Every year, fantasy experts are looking for the value pick at the middle infield spot. In 2009, it was Elvis Andrus, in 2010 Grey was pimping Everth Cabrera and Alcides Escobar but it looks like Starlin Castro was this year’s steal (although I was skeptical of Castro thriving in the majors). The 2012 pimped out MI will be Grant Green. I’m going out on a limb and saying that now, meaning, it is possible Green could be 2011’s Starlin Castro. Green has a short compact swing that produces line drives and some slight natural loft. There are times when his swing becomes wonky, but for the most part he keeps his mechanics sound. His power potential is considered average – think potentially 20 home runs – Keith Law says, “[M]ight hit for more power if he didn’t leak or let the ball travel deeper, although his swing is probably more geared to line-drive contact than big flies.
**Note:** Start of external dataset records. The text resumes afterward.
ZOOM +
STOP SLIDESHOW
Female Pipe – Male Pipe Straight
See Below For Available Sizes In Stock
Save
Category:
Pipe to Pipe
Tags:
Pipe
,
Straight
He’s patient and should post at least adequate OBPs, although pitchers can get him out now by changing speeds on him, an adjustment he’ll have to make by AA.” His defense ranges from solid to Gold Glove caliber depending on the scout. With a strong arm, soft hands, good range, and an athletic body, this seems to be a fair outlook. However, Keith Law has heard from scouts that they don’t believe Green will stay at shortstop while Sickels and Baseball America see him as a shortstop long-term – could end up at third or in the outfield where his plus speed would play well. This is how his 2010 season fared (Playing at High-A California League):
2010 Stats: .318/.363/.520 | 548 AB | 65 XBH | 20 Hr | .202 ISO | 9/5 SB/CS | 117:38 K:BB | .375 BABIP | 51.5 GB% | 14.6 LD% | 33.8 FB%
Career Stats: had only 20 plate appearances in addition to 2010 stats
League average slash line for California League hitters: .275/.344/.423 and Oakland’s minor league affiliate Stockton Ports slash line: .269/.350/.432. Green played well, all things considered, and received a postseason All-Star selection. His plus speed hasn’t really translated to the base paths with only nine steals in fourteen attempts, although he did leg out six triples. 117 strikeouts to only 38 walks isn’t exciting or confidence inducing. Matter of fact, a 4:1 K:BB probably means his .375 BABIP played a key role in his pretty looking slash line. (It is important to note, that although strikeouts are generally a bad thing, the more strikeouts a player has, the high his batting average on balls in play should be because he is putting fewer balls into play. Consequently, the balls that are put into player generally are hit better. See: Delmon Young, B.J. Upton, Mark Reynolds pre-2010, Adam Dunn in recent years. I can’t find the article at FanGraphs, but that is where I found out about this interesting point, but I digress.) The power looks to be in the doubles (39 of them this year) and the home runs, I personally believe, were due to his hitting environment. What you see here, would be his upside (See: Sickels: “At worst = .270-.280 with 15 hr; at best= .300 with 20 hr and Gold Glove defense. Has a high ceiling and a high floor.”). His low line-drive rate (14.6%) and high ground ball rate (51.5%) will result in fewer home runs in more pitcher friendly environments. Nevertheless, at just 22, these numbers are great. Scouts believe he is a poor man’s Troy Tulowitzki. I’d take that every year, let’s just hope he hits before September and isn’t as injury prone.